-- What you will do --
a) From the CephFS mailing list thread, echo the passage from "OK, on a semi-related" up to and including "what minimal version?".
b) List every person named in the CephFS mailing list thread.

2014-09-24 Thread Florian Haas
On Fri, Sep 19, 2014 at 5:25 PM, Sage Weil sw...@redhat.com wrote:
 On Fri, 19 Sep 2014, Florian Haas wrote:
 Hello everyone,

 Just thought I'd circle back on some discussions I've had with people
 earlier in the year:

 Shortly before firefly, snapshot support for CephFS clients was
 effectively disabled by default at the MDS level, and can only be
 enabled after accepting a scary warning that your filesystem is highly
 likely to break if snapshot support is enabled. Has any progress been
 made on this in the interim?

 With libcephfs support slowly maturing in Ganesha, the option of
 deploying a Ceph-backed userspace NFS server is becoming more
 attractive -- and it's probably a better use of resources than mapping
 a boatload of RBDs on an NFS head node and then exporting all the data
 from there. Recent snapshot trimming issues notwithstanding, RBD
 snapshot support is reasonably stable, but even so, making snapshot
 data available via NFS, that way, is rather ugly. In addition, the
 libcephfs/Ganesha approach would obviously include much better
 horizontal scalability.

 We haven't done any work on snapshot stability.  It is probably moderately
 stable if snapshots are only done at the root or at a consistent point in
 the hierarcy (as opposed to random directories), but there are still some
 basic problems that need to be resolved.  I would not suggest deploying
 this in production!  But some stress testing woudl as always be very
 welcome.  :)

OK, on a semi-related note: is there any reasonably current
authoritative list of features that are supported and unsupported in
either ceph-fuse or kernel cephfs, and if so, at what minimal version?

The most comprehensive overview that seems to be available is one from
Greg, which however is a year and a half old:

http://ceph.com/dev-notes/cephfs-mds-status-discussion/

 In addition, 
 https://github.com/nfs-ganesha/nfs-ganesha/wiki/ReleaseNotes_2.0#CEPH
 states:

 The current requirement to build and use the Ceph FSAL is a Ceph
 build environment which includes Ceph client enhancements staged on
 the libwipcephfs development branch. These changes are expected to be
 part of the Ceph Firefly release.

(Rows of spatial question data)

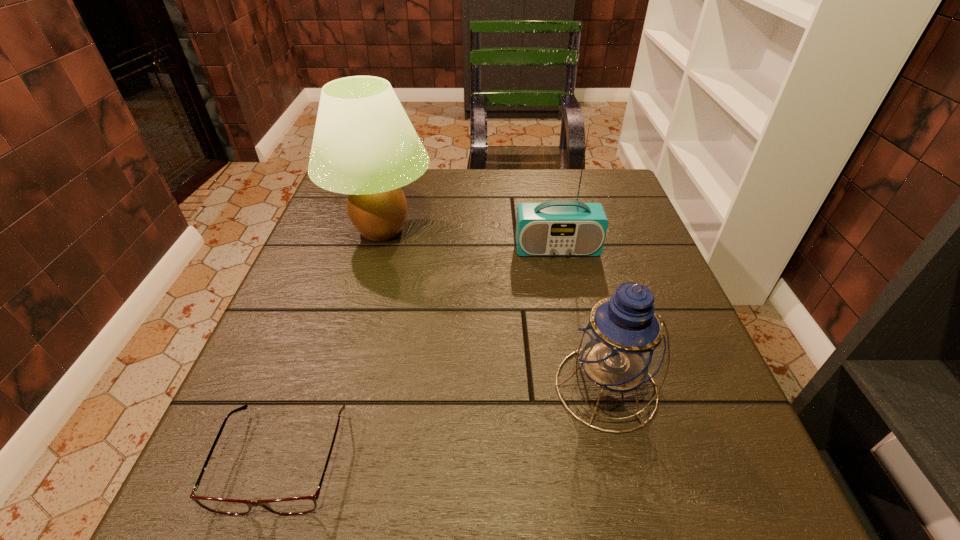
At what (x,y) coordinates should I click in order to perform the action: click on lampshade. Please return your answer as a coordinate pair (x, y). The image size is (960, 540). Looking at the image, I should click on [x=364, y=145].

Locate an element on the screen. the second tallest object is located at coordinates (559, 227).

I want to click on lantern, so click(x=620, y=344).

The width and height of the screenshot is (960, 540). In order to click on spectacles in this screenshot , I will do `click(305, 504)`.

I want to click on vacant space located on the shade of the lampshade, so click(x=548, y=230).

You are a GUI agent. You are given a task and a screenshot of the screen. Output one action in this format:
    pyautogui.click(x=<x>, y=<y>)
    Task: Click on the vacant position located on the front panel of the second tallest object
    The width and height of the screenshot is (960, 540).
    Given the screenshot: What is the action you would take?
    tap(567, 299)

The image size is (960, 540). Identify the location of vacant space located on the front-facing side of the lantern. (641, 529).

You are a GUI agent. You are given a task and a screenshot of the screen. Output one action in this format:
    pyautogui.click(x=<x>, y=<y>)
    Task: Click on the object located at the far edge
    The height and width of the screenshot is (540, 960).
    Given the screenshot: What is the action you would take?
    pyautogui.click(x=364, y=145)

This screenshot has width=960, height=540. What are the coordinates of `object positioned at the near edge` in the screenshot? It's located at (305, 504).

Find the location of `lampshade at the left edge`. lampshade at the left edge is located at coordinates (364, 145).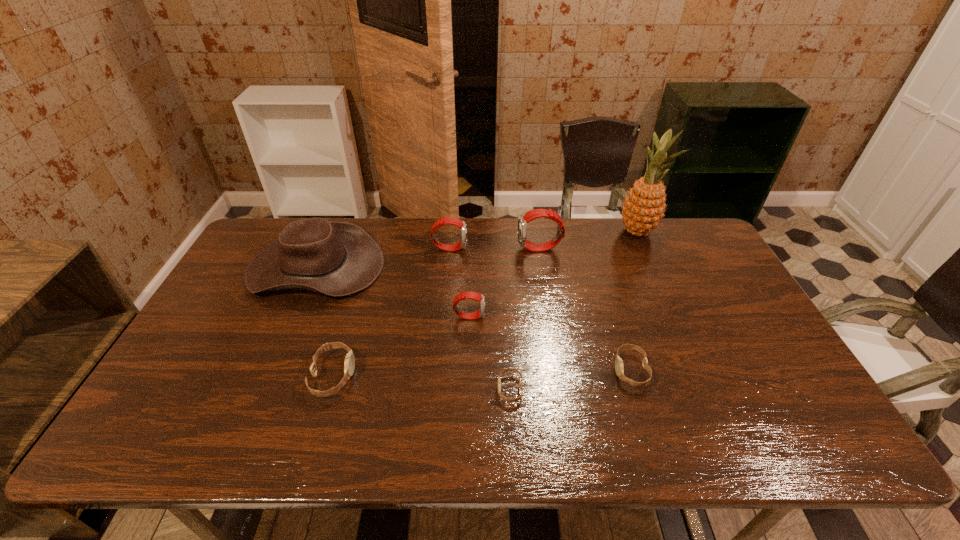
Where is `the leftmost beige watch`? This screenshot has width=960, height=540. the leftmost beige watch is located at coordinates (349, 364).

What are the coordinates of `the second smallest beige watch` in the screenshot? It's located at (619, 367).

I want to click on the second shortest watch, so click(x=619, y=367).

In order to click on the shortest object in this screenshot , I will do `click(517, 399)`.

At what (x,y) coordinates should I click in order to perform the action: click on the smallest beige watch. Please return your answer as a coordinate pair (x, y). Image resolution: width=960 pixels, height=540 pixels. Looking at the image, I should click on (517, 399).

Image resolution: width=960 pixels, height=540 pixels. I want to click on vacant region located on the front of the rightmost object, so click(679, 325).

Where is `blank space located on the face of the tallest watch`? blank space located on the face of the tallest watch is located at coordinates (503, 249).

Where is `free space located on the face of the tallest watch`? The height and width of the screenshot is (540, 960). free space located on the face of the tallest watch is located at coordinates (441, 249).

Image resolution: width=960 pixels, height=540 pixels. I want to click on vacant space situated on the face of the tallest watch, so click(x=473, y=249).

This screenshot has height=540, width=960. In order to click on free point located on the right of the cowboy hat in this screenshot , I will do `click(482, 267)`.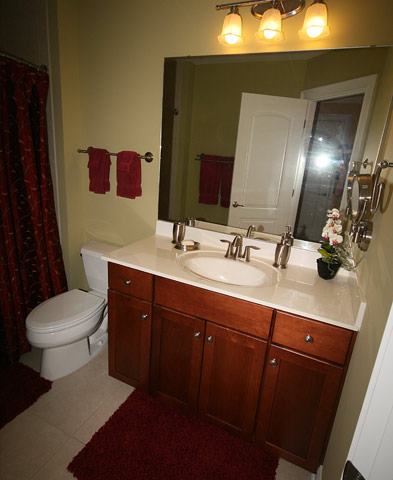
At what (x,y) coordinates should I click in order to perform the action: click on toilet. Please return your answer as a coordinate pair (x, y). Looking at the image, I should click on (61, 313).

-- Completed exercise --
a)
OK, on a semi-related note: is there any reasonably current
authoritative list of features that are supported and unsupported in
either ceph-fuse or kernel cephfs, and if so, at what minimal version?

b)
Florian Haas
Sage Weil
Greg